A:https://codeforces.com/contest/1153/problem/A
題意:有n種班車,已知各種班車的第一班車的時刻以及各個班車的間隔時間,有個小朋友在t時刻到達,他想要儘快上車,無論那種班次都行。問他最終上的是哪一種班車。
思路:水題,對每一種班車,找出這個小朋友最早上車的時刻,那麼對於每一種班車,都會有個最早上車的時刻。在這n個時刻中,取其中最小值即可。
代碼:
#pragma comment(linker, "/STACK:1024000000,1024000000")
#include <map>
#include <set>
#include <stack>
#include <cmath>
#include <queue>
#include <vector>
#include <cstdio>
#include <string>
#include <cstring>
#include <sstream>
#include <iostream>
#include <algorithm>
#define Fin freopen("in.txt","r",stdin)
#define Fout freopen("out.txt","w",stdout)
#define Case(T) int T;for(scanf("%d",&T);T--;)
#define fo(i,a,b) for(int i = a; i < b; ++i)
#define fd(i,a,b) for(int i = a; i >= b; --i)
#define me(a,b) memset(a,b,sizeof(a))
#define fi(a,n,val) fill(a,a+n,val)
#define Scand(n) scanf("%d",&n)
#define Scand2(a,b) scanf("%d%d",&a,&b)
#define Scand3(a,b,c) scanf("%d%d%d",&a,&b,&c)
#define Scand4(a,b,c,d) scanf("%d%d%d%d",&a,&b,&c,&d)
#define Scans(s) scanf("%s",s)
#define random(a,b) a+rand()%(b-a+1)
using namespace std;
typedef long long ll;
ll gcd(ll a,ll b) { return b ? gcd(b,a%b): a; }
const int maxn = 105;
const int INFint = 0xffffff;
const ll INFll = (ll)1e18;
#ifndef ONLINE_JUDGE
#endif // ONLINE_JUDGE
inline int readint(){
int sgn = 1; int sum = 0;
char ch = getchar();
while (ch < '0' || ch > '9') {
if(ch == '-') sgn = -sgn;
ch = getchar();
}
while ('0' <= ch && ch <= '9') {
sum = sum*10+(ch-'0');
ch = getchar();
}
return sgn*sum;
}
inline ll readll(){
ll sgn = 1; ll sum = 0;
char ch = getchar();
while (ch < '0' || ch > '9') {
if(ch == '-') sgn = -sgn;
ch = getchar();
}
while ('0' <= ch && ch <= '9') {
sum = sum*10+(ch-'0');
ch = getchar();
}
return sgn*sum;
}
int n, t;
int a[maxn], b[maxn];
int main()
{
#ifndef ONLINE_JUDGE
//Fin;
#endif // ONLINE_JUDGE
cin >> n >> t;
for(int i = 0; i < n; ++i){
cin >> a[i] >> b[i];
}
int ans = INFint;
int ansIndex = -1;
for(int i = 0; i < n; ++i){
while(1){
if(a[i] >= t){
if(a[i] < ans){
ans = a[i];
ansIndex = i;
}
break;
}
a[i] += b[i];
}
}
cout << ansIndex+1;
return 0;
}
B:https://codeforces.com/contest/1153/problem/B
題意:給你一個積木的三視圖:正視圖(一維數組表示,其中數組值爲該列中的最高那行積木的高度),左視圖(一維數組表示,其中數組值爲該行最高那列積木的高度),俯視圖(二維數組,其中數組值:爲1,表示有積木,爲0,表示沒有積木)。要求還原積木的具體圖形,用俯視圖表示(二維數組,數組值表示那個格子上有多少個積木,即高度)。存在多種答案,輸出其中任意一種即可。

所附清单 -
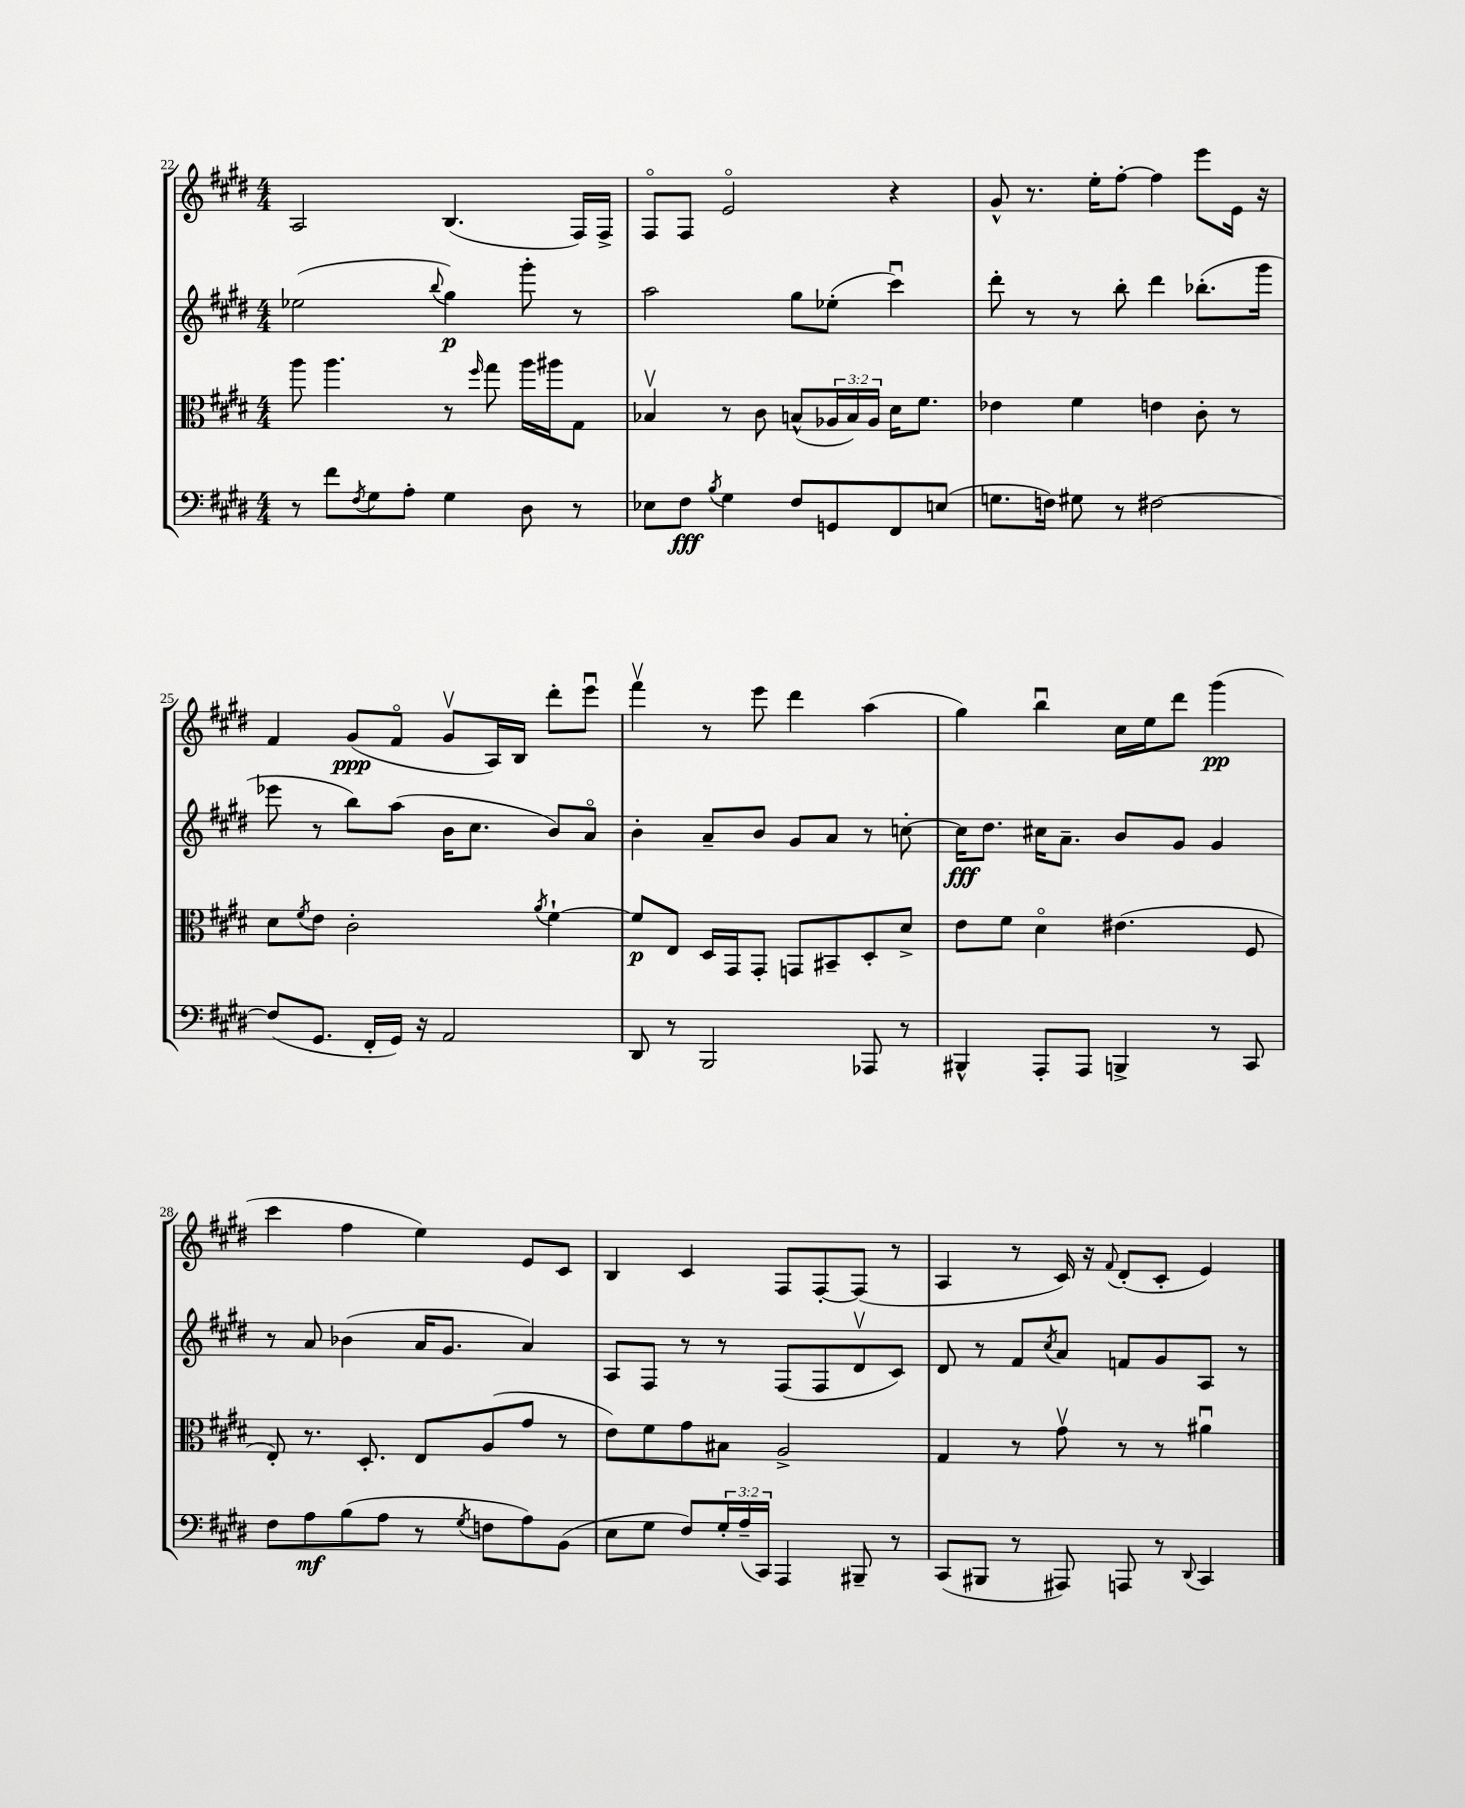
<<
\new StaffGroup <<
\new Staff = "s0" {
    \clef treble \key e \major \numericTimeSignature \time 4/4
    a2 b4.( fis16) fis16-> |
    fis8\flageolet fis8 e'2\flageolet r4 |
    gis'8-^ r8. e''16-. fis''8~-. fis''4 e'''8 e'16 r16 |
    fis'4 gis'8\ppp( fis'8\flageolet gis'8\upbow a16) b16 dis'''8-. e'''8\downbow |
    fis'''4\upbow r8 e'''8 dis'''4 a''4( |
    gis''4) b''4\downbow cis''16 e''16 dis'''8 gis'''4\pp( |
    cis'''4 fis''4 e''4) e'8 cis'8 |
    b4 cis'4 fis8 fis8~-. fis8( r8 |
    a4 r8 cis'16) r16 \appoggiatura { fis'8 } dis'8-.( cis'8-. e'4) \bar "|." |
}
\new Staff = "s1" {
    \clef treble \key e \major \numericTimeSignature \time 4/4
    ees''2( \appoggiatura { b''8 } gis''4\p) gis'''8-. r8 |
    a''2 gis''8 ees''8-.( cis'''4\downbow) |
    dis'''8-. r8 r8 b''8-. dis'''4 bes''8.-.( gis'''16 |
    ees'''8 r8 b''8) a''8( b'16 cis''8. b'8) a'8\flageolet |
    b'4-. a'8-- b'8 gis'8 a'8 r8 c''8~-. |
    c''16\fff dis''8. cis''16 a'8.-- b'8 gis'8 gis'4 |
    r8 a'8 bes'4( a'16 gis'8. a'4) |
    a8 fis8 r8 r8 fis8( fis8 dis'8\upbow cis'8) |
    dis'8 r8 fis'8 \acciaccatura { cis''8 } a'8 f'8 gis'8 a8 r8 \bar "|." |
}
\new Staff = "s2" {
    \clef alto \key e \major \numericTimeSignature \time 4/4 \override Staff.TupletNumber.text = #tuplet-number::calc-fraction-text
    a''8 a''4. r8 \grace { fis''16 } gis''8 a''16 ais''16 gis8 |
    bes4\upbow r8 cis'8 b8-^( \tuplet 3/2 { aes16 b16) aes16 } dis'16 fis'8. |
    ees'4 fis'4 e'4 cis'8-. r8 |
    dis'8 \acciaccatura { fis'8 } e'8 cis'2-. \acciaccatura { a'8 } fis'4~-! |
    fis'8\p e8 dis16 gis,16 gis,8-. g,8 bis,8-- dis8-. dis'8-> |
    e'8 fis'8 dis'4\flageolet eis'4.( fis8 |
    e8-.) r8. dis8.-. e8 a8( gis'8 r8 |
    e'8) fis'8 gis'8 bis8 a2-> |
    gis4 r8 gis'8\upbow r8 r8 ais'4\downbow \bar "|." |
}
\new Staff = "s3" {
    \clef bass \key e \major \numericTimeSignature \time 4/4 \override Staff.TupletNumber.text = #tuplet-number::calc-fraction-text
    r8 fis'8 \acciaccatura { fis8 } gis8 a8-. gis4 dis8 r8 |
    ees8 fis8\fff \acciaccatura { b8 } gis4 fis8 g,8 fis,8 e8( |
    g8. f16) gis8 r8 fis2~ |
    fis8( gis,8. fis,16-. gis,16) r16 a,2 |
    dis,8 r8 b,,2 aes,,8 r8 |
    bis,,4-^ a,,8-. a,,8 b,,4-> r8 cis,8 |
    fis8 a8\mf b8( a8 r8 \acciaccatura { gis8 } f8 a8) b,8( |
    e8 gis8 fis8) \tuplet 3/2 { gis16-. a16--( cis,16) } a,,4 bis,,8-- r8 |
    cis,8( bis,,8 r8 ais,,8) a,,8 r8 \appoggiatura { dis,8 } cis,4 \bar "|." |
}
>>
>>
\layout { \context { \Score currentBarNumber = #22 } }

任务说明 -
a) 根据阅读材料回答下列问题:
(i) A题的题意中,小朋友在哪个时刻到达?
(ii) A题的思路中,对求出的n个最早上车时刻最后取什么值?
(iii) B题的题意中,俯视图的数组值为1时表示什么?
b) 请重复阅读材料中的一段文字,从“#define fo(i,a,b) for(int”开始,一直到“#define random(a,b) a+rand()%(b-a+1)”为止,一字不改。

各题解答 -
a)
(i) 在t时刻到达。
(ii) 取其中的最小值。
(iii) 表示有积木。

b)
#define fo(i,a,b) for(int i = a; i < b; ++i)
#define fd(i,a,b) for(int i = a; i >= b; --i)
#define me(a,b) memset(a,b,sizeof(a))
#define fi(a,n,val) fill(a,a+n,val)
#define Scand(n) scanf("%d",&n)
#define Scand2(a,b) scanf("%d%d",&a,&b)
#define Scand3(a,b,c) scanf("%d%d%d",&a,&b,&c)
#define Scand4(a,b,c,d) scanf("%d%d%d%d",&a,&b,&c,&d)
#define Scans(s) scanf("%s",s)
#define random(a,b) a+rand()%(b-a+1)